Again, as far as the Crimea is concerned, there’s very little we can do. We can make clear that there will be no Western investment in Crimea. That is up to us.
But, in terms of removing Russian troops, that is not in the cards. What I think we should be doing are two things which are quite unusual for this administration. First, we should think strategically and understand what our objective is. And our objective should be not to allow Russia to invade Ukraine. And, in that regard, I don’t understand…
JUDY WOODRUFF: Any more of Ukraine?
DIMITRI SIMES: Any more of Ukraine, the Ukrainian proper.
I don’t understand why it was necessary for the administration to make clear that they would not be providing weapons to Ukraine, that there would be no security assistance, even if there would be further Russian invasion.
At the same time, I will be talking to the Russians about the possibility of building a new relationship, getting out from this hole to provide Putin an incentive, more pressure and more incentive.
JUDY WOODRUFF: But, Jessica Mathews, it sounds like what we’re hearing from the administration is more threatening talk, that if you do more of this, we will do X, Y and Z, rather than the kind of openings that we are hearing right now from Richard and Dimitri.
JESSICA TUCHMAN MATHEWS: I think we have to be operating on several different levels, some of which appear to be somewhat contradictory.
We have got to impose some costs, even if they’re very, very minor and they leave room for escalation. We have to be talking seriously to the Russians, because, as horrible as what they have done is, it is crucial for us to understand that a spark of this was a terrible European mistake, which the U.S. allowed to happen, which was to make the integration, economic integration agreement an either/or choice.
JUDY WOODRUFF: With — with — you mean with Ukraine?
JESSICA TUCHMAN MATHEWS: With the E.U. and Ukraine.
JUDY WOODRUFF: Yes.
JESSICA TUCHMAN MATHEWS: And what that said to the Russians was, Ukraine is no longer a bridge between East and West. It’s a beachhead for the West right up against our border. And that, we know, was the Russian red line.
So someone has to be talking at a very — at the most senior level to get at that issue, and to say, we recognize that Ukraine needs to be that bridge. Long-term, strategically, that ought to be our position.
JUDY WOODRUFF: Richard Haass, pick up on that.
RICHARD HAASS: What I think we — I think it’s fair to say that, while the administration has probably done OK in responding to the crisis, it did miss the — it did take its eye off the ball.
And I think one of the real criticisms you can make is that for the last few years, we have allowed ourselves to become strategically obsessed with the wrong part of the world, which is the Middle East. And we have essentially lost our focus both on Asia and to a lesser extent on Europe, and now we’re trying to play catchup.

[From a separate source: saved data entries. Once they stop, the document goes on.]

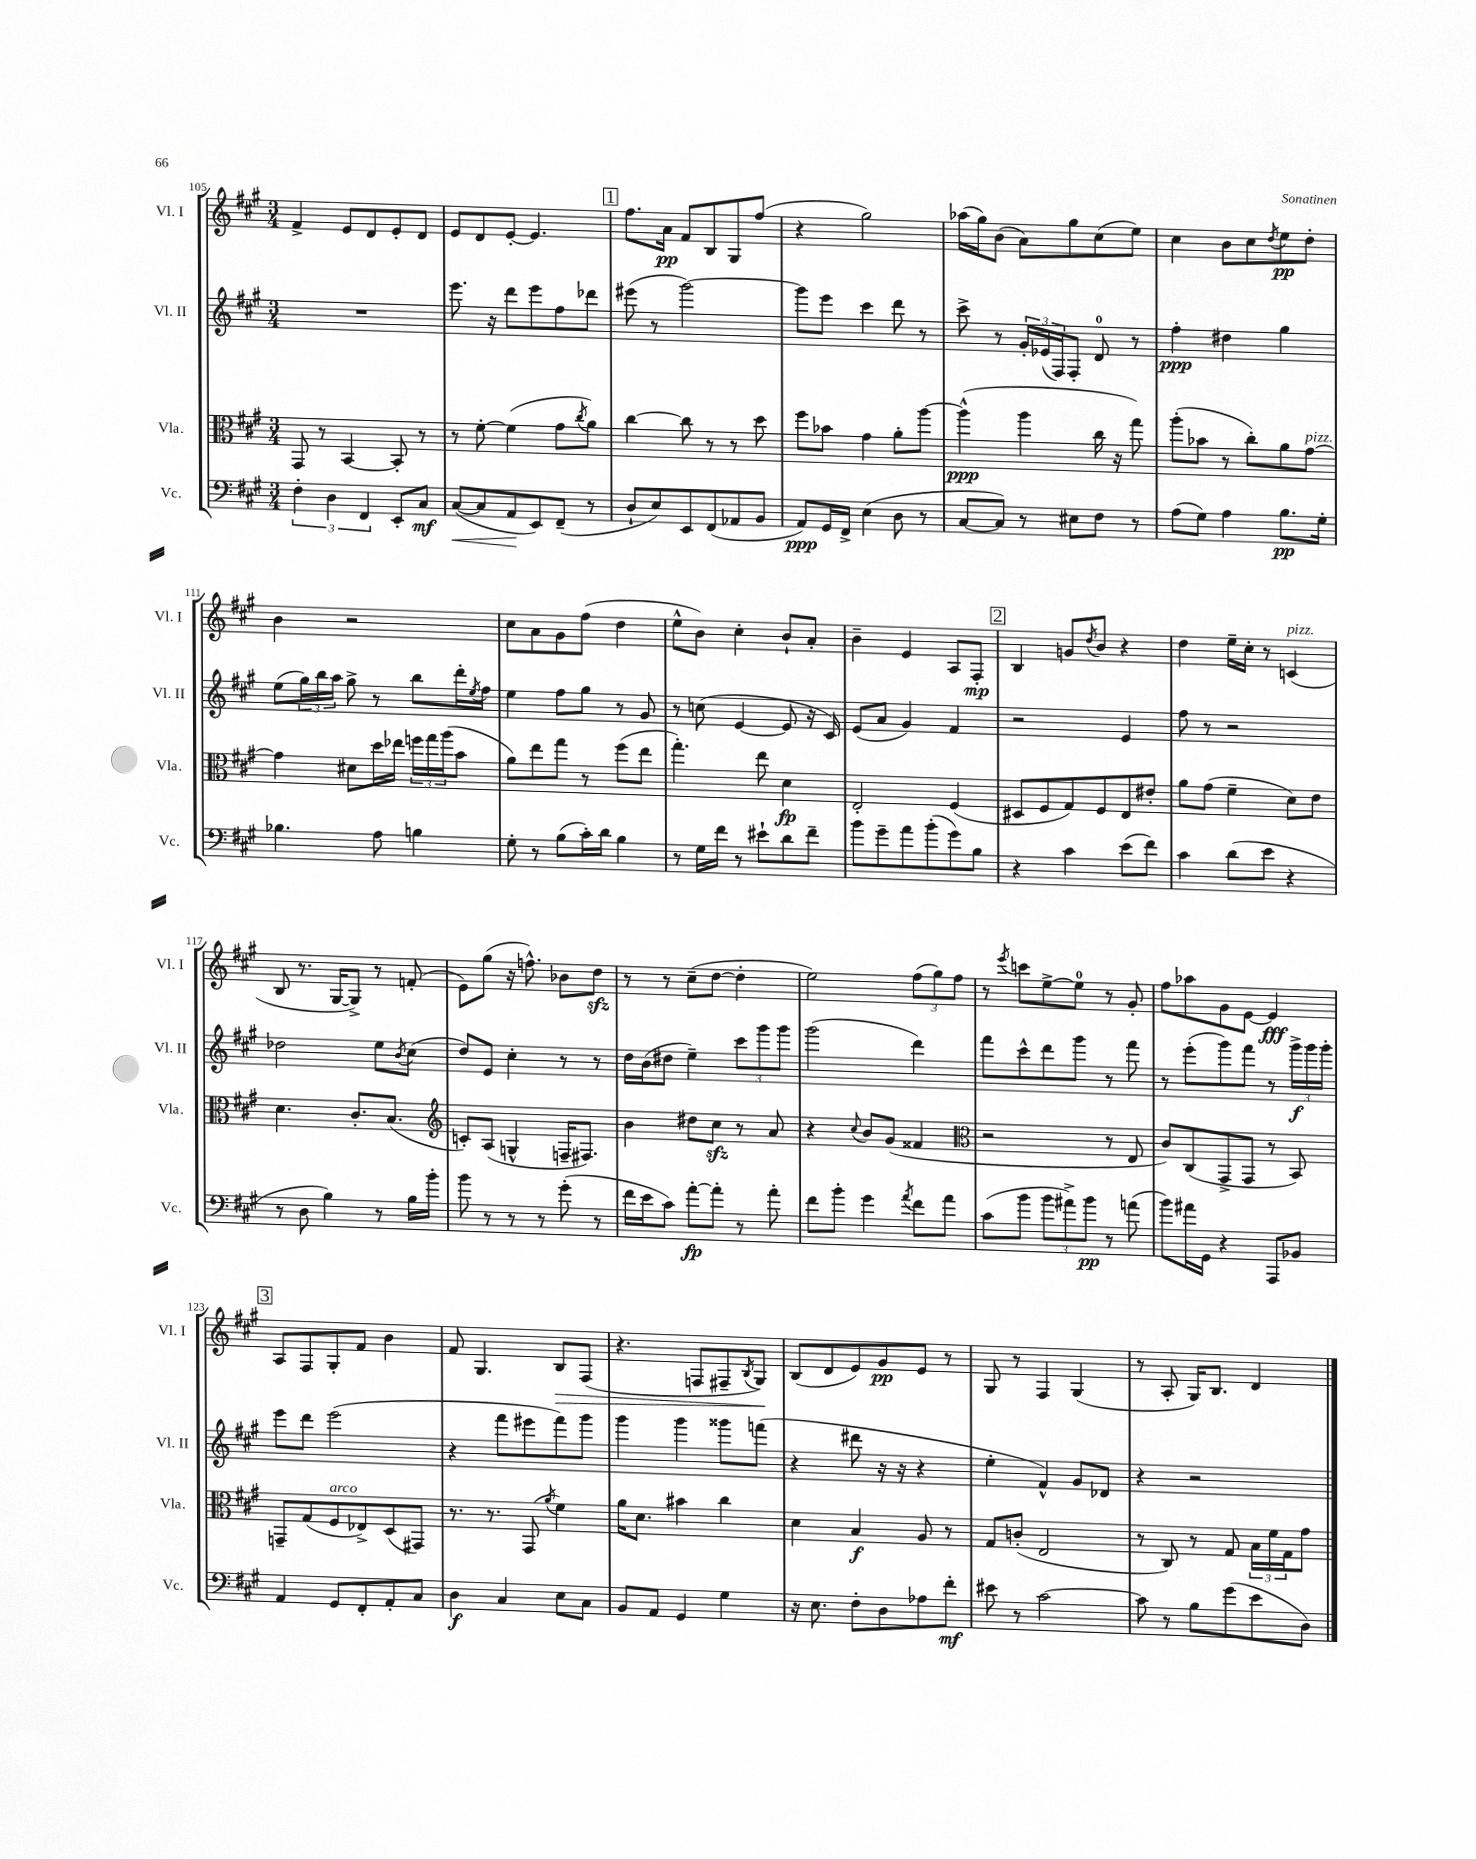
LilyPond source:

<<
\new StaffGroup <<
\new Staff = "s0" \with { instrumentName = "Vl. I" shortInstrumentName = "Vl. I" } {
    \clef treble \key a \major \numericTimeSignature \time 3/4
    fis'4-> e'8 d'8 e'8-. d'8 |
    e'8 d'8 e'8~-. e'4. |
    \mark \markup { \box "1" } fis''8. a'16\pp fis'8 b8 gis8 fis''8( |
    r4 gis''2) |
    aes''16( gis''16) b'8( a'8) gis''8 cis''8( e''8) |
    cis''4 b'8 cis''8 \acciaccatura { d''8 } e''8\pp d''8-. |
    b'4 r2 |
    cis''8 a'8 gis'8 fis''8( d''4 |
    e''8-^ b'8) cis''4-. b'8-! a'8-. |
    b'4-- e'4 a8 fis8-.\mp |
    \mark \markup { \box "2" } b4 g'8 \acciaccatura { d''8 } b'8 r4 |
    d''4 e''16-- cis''16-. r8 c'4^\markup { \italic "pizz." }( |
    b8 r8. gis16~ gis8->) r8 f'8-.( |
    e'8) gis''8( r16 f''8.-^) bes'8 d''8\sfz |
    r8 r8 cis''8--( d''8~ d''4-. |
    e''2) \tuplet 3/2 { fis''8( gis''8) fis''8 } |
    r8 \acciaccatura { e'''8 } c'''8 e''8~-> e''8-0 r8 gis'8-. |
    fis''8 aes''8 gis'8 e'8~ e'4\fff |
    \mark \markup { \box "3" } a8 fis8 gis8-. fis'8 b'4 |
    fis'8 gis4. b8\> fis8( |
    r4. f8 fis8-- \acciaccatura { b8 } gis8\!) |
    b8( d'8 e'8) gis'8\pp e'8 r8 |
    gis8 r8 fis4 gis4( |
    r8 a8-. gis16) b8. d'4 \bar "|." |
}
\new Staff = "s1" \with { instrumentName = "Vl. II" shortInstrumentName = "Vl. II" } {
    \clef treble \key a \major \numericTimeSignature \time 3/4
    R2. |
    e'''8. r16 d'''8 e'''8 fis''8 des'''8 |
    \mark \markup { \box "1" } eis'''8( r8 gis'''2~) |
    gis'''8 e'''8 cis'''4 d'''8 r8 |
    cis'''8-> r8 \tuplet 3/2 { gis'16-. ees'16( fis16) } fis8-. d'8-0 r8 |
    fis''4-.\ppp dis''4 gis''4 |
    e''8( \tuplet 3/2 { gis''16) b''16 a''16 } gis''8-> r8 b''8 d'''16-. \acciaccatura { e''8 } fis''16 |
    e''4 fis''8 gis''8 r8 gis'8 |
    r8 c''8( e'4~ e'8 r16 cis'16) |
    e'8( a'8 gis'4) fis'4 |
    \mark \markup { \box "2" } r2 e'4 |
    fis''8 r8 r2 |
    des''2 e''8 \acciaccatura { b'8 } cis''8( |
    d''8) e'8 cis''4-. r8 r8 |
    d''16 b'16( dis''8 e''4--) \tuplet 3/2 { cis'''8 gis'''8 gis'''8 } |
    gis'''2( d'''4) |
    fis'''8 cis'''8-^ d'''8 gis'''8 r8 fis'''8 |
    r8 e'''8-.( gis'''8) fis'''8 r8 \tuplet 3/2 { gis'''16->\f gis'''16 gis'''16-. } |
    \mark \markup { \box "3" } e'''8 d'''8 e'''2( |
    r4 fis'''8 eis'''8 fis'''8) gis'''8 |
    gis'''4 gis'''4 gisis'''8 f'''8( |
    r4 dis'''8 r16 r16 r4 |
    e''4-. fis'4-^) gis'8 des'8 |
    r4 r2 \bar "|." |
}
\new Staff = "s2" \with { instrumentName = "Vla." shortInstrumentName = "Vla." } {
    \clef alto \key a \major \numericTimeSignature \time 3/4
    gis,8 r8 b,4~ b,8-. r8 |
    r8 fis'8~-. fis'4( gis'8 \acciaccatura { cis''8 } a'8) |
    \mark \markup { \box "1" } cis''4~ cis''8 r8 r8 d''8 |
    fis''8 bes'8 gis'4 a'8-. a''8~ |
    a''4-^\ppp( a''4 cis''16 r16 gis''8) |
    a''8-.( bes'8 r8 cis''8-.) a'8 gis'8~^\markup { \italic "pizz." } |
    gis'4 dis'8 d''16 ees''16 \tuplet 3/2 { f''16 gis''16 a''16( } b'8 |
    a'8) e''8 gis''8 r8 fis''8( e''8 |
    gis''4.-.) e''8 d'4\fp |
    e2-. fis4( |
    \mark \markup { \box "2" } dis8 fis8 gis8) fis8 e8 eis'8-. |
    a'8 gis'8( fis'4-- d'8) e'8 |
    d'4. cis'8.-. b8.( |
    \clef treble c'8-.) a8( g4-^ f16-- fis8.) |
    b'4 dis''8 cis''8\sfz r8 a'8 |
    r4 \appoggiatura { cis''8 } b'8 gis'8( fisis'4 |
    \clef alto r2 r8 e8 |
    cis'8) cis8( gis,8-> gis,8 r8 b,8) |
    \mark \markup { \box "3" } g,8-- gis8( fis8^\markup { \italic "arco" } ees8->) d8( gis,8) |
    r8. r8. gis,8( \acciaccatura { a'8 } fis'4) |
    a'16 d'8. bis'4 cis''4 |
    d'4 b4\f a8 r8 |
    gis8 c'8-.( e2 |
    r8 cis8) r8 gis8 \tuplet 3/2 { b16 fis'16 gis16 } gis'8 \bar "|." |
}
\new Staff = "s3" \with { instrumentName = "Vc." shortInstrumentName = "Vc." } {
    \clef bass \key a \major \numericTimeSignature \time 3/4
    \tuplet 3/2 { fis4-. d4 fis,4 } e,8-. cis8\mf |
    cis8~\<( cis8 a,8\! e,8) fis,8--( r8 |
    \mark \markup { \box "1" } d8-! e8) e,8 fis,8( aes,8 b,8 |
    a,8\ppp) gis,16 fis,16-> e4( d8 r8 |
    cis8~ cis8) r8 eis8 fis8 r8 |
    a8( gis8) a4 b8.\pp gis16-. |
    bes4. a8 b4 |
    gis8-. r8 b8( cis'16-.) d'16 b4 |
    r8 gis16 fis'16 r8 eis'8-! d'8 fis'8-- |
    b'8 gis'8-- a'8 b'8-.( gis'8) b8 |
    \mark \markup { \box "2" } r4 cis'4 e'8( fis'8) |
    cis'4 d'8( e'8 r4 |
    r8 d8 b4) r8 b16 b'16-. |
    b'8 r8 r8 r8 gis'8-.( r8 |
    fis'16 e'16 cis'8) a'8~-.\fp a'8-. r8 a'8-. |
    fis'8 b'8-. gis'4 \acciaccatura { a'8 } fis'8 a'8 |
    cis'8( b'8 \tuplet 3/2 { b'8 ais'8->) b'8\pp } r8 a'8( |
    b'8) ais'16 gis,16 r4 a,,8 bes,8 |
    \mark \markup { \box "3" } a,4 gis,8 fis,8-. a,8-. cis8 |
    d4\f cis4 e8 cis8 |
    b,8 a,8 gis,4 gis4 |
    r16 e8. fis8-. d8 aes8 fis'8-.\mf |
    eis'8 r8 cis'2~ |
    cis'8 r8 b8 gis'8( e'8 d8) \bar "|." |
}
>>
>>
\layout { \context { \Score currentBarNumber = #105 } }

I would think the most important thing we could do is spend more time in Berlin, talking to the German government, and trying to fashion a really robust response that would basically tell Mr. Putin, here’s the cost, which is limited, you will pay for what you have done, but there will be a dramatically greater cost to be paid economically if you were to go on from here.
And that has got to be a U.S.-German and, through Germany, European response. We can also keep up the diplomatic side. And I take that point. The cliché of the day has become off-ramps. And we — there is an argument to be made that we shouldn’t allow the totality of the U.S.-Russian relationship to be fined — to be defined by Crimea on the chance that Crimea is something of an exception.
So we want to keep open the relationship. In part, we have also, Judy, got to be talking about things like Iran, Syria and North Korea. But, right now, I would really work the U.S.-European account to try to present the Russians with some very stark choices.
JESSICA TUCHMAN MATHEWS: Can I just…
JUDY WOODRUFF: All right, we hear you. We hear you, all three.
JESSICA TUCHMAN MATHEWS: OK.
JUDY WOODRUFF: We’re going to have to come back to this. And I know we will come back to this on many occasions.
JESSICA TUCHMAN MATHEWS: Yes.
JUDY WOODRUFF: But, for now, we thank you, Jessica Mathews, Dimitri Simes, Richard Haass.